| 要旨トップ | 目次 | | 日本生態学会第66回全国大会 (2019年3月、神戸) 講演要旨 ESJ66 Abstract |
一般講演(口頭発表) B01-10 (Oral presentation)
果実食性の鳥類群集と植物群集との間には様々な環境で被食型種子散布を通じた共生系ネットワークが成立している。演者らは2005年から2016年にかけて福井県越前市織田山での鳥類標識調査で鳥種の糞や吐き出し物を採集、それらに含まれていた種子の種類や頻度を調べ、渡り鳥と植物群集間の種子散布ネットワークについて調査を行ってきた。その結果、ネットワーク構造は渡り鳥の飛来状況と野外の果実量に依存して変化し、鳥の飛来個体数が多く、果実量の多い年には特異的な関係性が高いモジュール構造が発達することが明らかとなった。特にツグミ科ではシロハラとマミチャジナイの2種を中心とした2つのモジュールがそれぞれ独立して形成され、各モジュールに属する種は特定の植物種群の種子を優占的に散布していた。この事は近縁な鳥種間でも条件によっては利用する植物種を分割、一定の植物種に特殊化した種子散布が起きることを示唆している。本発表では各鳥種と各植物種の果実の形態的特徴の解析から、この特殊化した関係が構築される理由を検証した。

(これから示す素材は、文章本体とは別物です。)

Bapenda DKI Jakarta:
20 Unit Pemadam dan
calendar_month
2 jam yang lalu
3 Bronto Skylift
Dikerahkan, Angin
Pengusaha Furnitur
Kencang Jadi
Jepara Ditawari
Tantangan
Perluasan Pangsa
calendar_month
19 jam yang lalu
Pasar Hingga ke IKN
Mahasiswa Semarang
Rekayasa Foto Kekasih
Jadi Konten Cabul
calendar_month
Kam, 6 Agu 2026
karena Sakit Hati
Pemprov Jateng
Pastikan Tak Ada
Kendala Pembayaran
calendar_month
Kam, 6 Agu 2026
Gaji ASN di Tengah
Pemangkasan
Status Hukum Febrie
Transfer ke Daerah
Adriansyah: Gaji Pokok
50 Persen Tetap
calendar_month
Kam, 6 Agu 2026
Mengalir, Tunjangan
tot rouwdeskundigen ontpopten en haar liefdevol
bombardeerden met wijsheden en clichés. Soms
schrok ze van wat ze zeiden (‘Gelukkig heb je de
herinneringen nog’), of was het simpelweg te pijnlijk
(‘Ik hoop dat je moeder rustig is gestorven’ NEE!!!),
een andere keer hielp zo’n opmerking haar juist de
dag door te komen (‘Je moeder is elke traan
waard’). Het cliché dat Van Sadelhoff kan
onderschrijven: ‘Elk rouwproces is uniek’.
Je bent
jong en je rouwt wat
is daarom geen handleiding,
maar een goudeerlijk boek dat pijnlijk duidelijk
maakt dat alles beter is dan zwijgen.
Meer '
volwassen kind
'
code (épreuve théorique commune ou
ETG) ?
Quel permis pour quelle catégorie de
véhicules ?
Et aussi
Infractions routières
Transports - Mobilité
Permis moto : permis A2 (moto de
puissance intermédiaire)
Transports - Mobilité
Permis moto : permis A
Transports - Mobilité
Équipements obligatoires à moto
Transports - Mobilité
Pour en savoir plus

正準相関分析の結果、ツグミ科5種は嘴の形態的特徴から2群に分類され、その分類パターンはモジュールの分類と一致していた。分類に最も寄与していた特徴は上嘴長で、また上嘴と下嘴の差が小さいモジュールに属する2種、マミチャジナイとアカハラはサイズの小さな果実を散布する傾向にあった。また多変量解析によって得られた果実形態と嘴形態の分類の分布は両者は相関関係を示す傾向にあった。鳥散布では嘴の形態的特徴は散布対象を決定する重要な要因の1つであるが、今回の結果から近縁種間の微妙な形態差も散布対象を分ける要因となり、それが特異的なモジュールグループの形成につながることが示唆された。